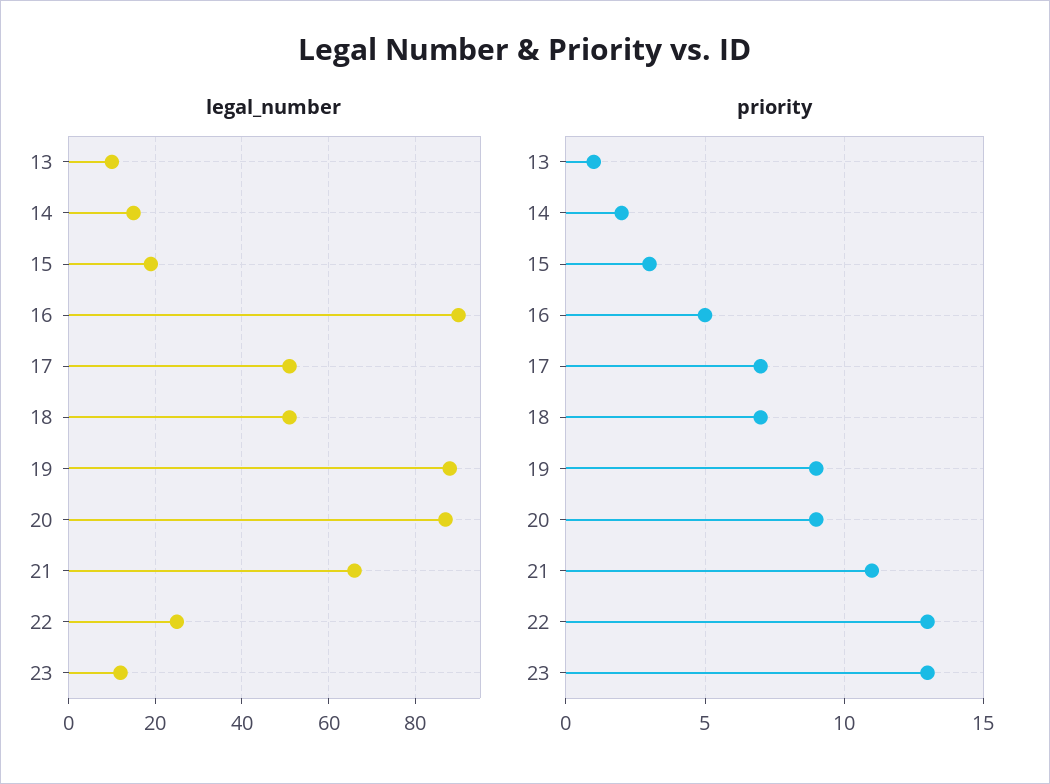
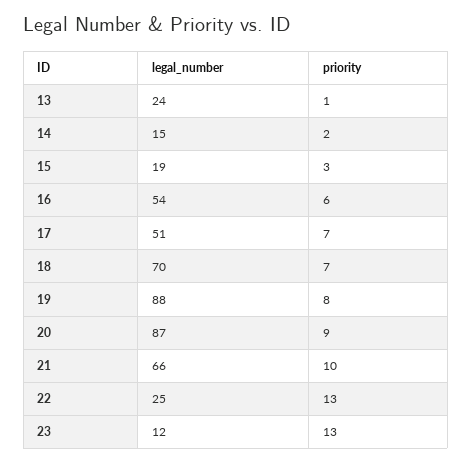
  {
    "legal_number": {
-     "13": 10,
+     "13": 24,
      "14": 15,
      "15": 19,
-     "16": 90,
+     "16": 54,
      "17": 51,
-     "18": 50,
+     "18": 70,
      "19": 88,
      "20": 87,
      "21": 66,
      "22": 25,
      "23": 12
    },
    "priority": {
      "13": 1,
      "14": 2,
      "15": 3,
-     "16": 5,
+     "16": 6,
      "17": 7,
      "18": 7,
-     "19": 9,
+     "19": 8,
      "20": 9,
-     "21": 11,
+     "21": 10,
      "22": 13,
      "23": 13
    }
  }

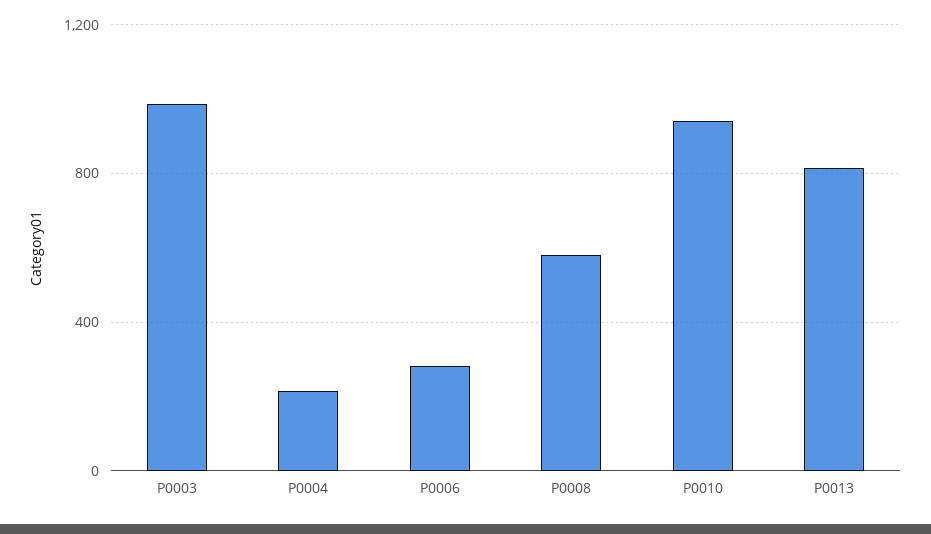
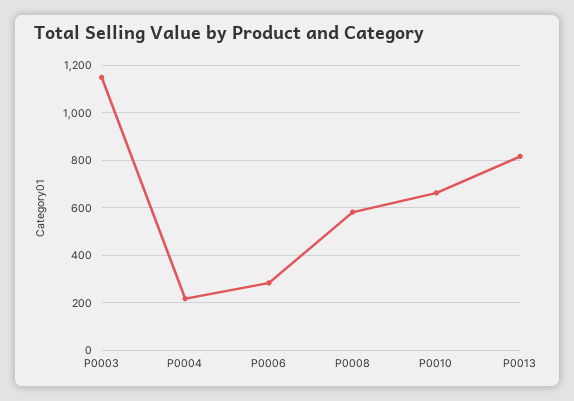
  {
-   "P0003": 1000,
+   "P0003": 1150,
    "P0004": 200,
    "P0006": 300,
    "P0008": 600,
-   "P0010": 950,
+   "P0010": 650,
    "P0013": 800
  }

**What you will do**
Repeat the records word for word, skipping pictures.

**Exercise response**
  {
    "legal_number": {
-     "13": 10,
+     "13": 24,
      "14": 15,
      "15": 19,
-     "16": 90,
+     "16": 54,
      "17": 51,
-     "18": 50,
+     "18": 70,
      "19": 88,
      "20": 87,
      "21": 66,
      "22": 25,
      "23": 12
    },
    "priority": {
      "13": 1,
      "14": 2,
      "15": 3,
-     "16": 5,
+     "16": 6,
      "17": 7,
      "18": 7,
-     "19": 9,
+     "19": 8,
      "20": 9,
-     "21": 11,
+     "21": 10,
      "22": 13,
      "23": 13
    }
  }

  {
-   "P0003": 1000,
+   "P0003": 1150,
    "P0004": 200,
    "P0006": 300,
    "P0008": 600,
-   "P0010": 950,
+   "P0010": 650,
    "P0013": 800
  }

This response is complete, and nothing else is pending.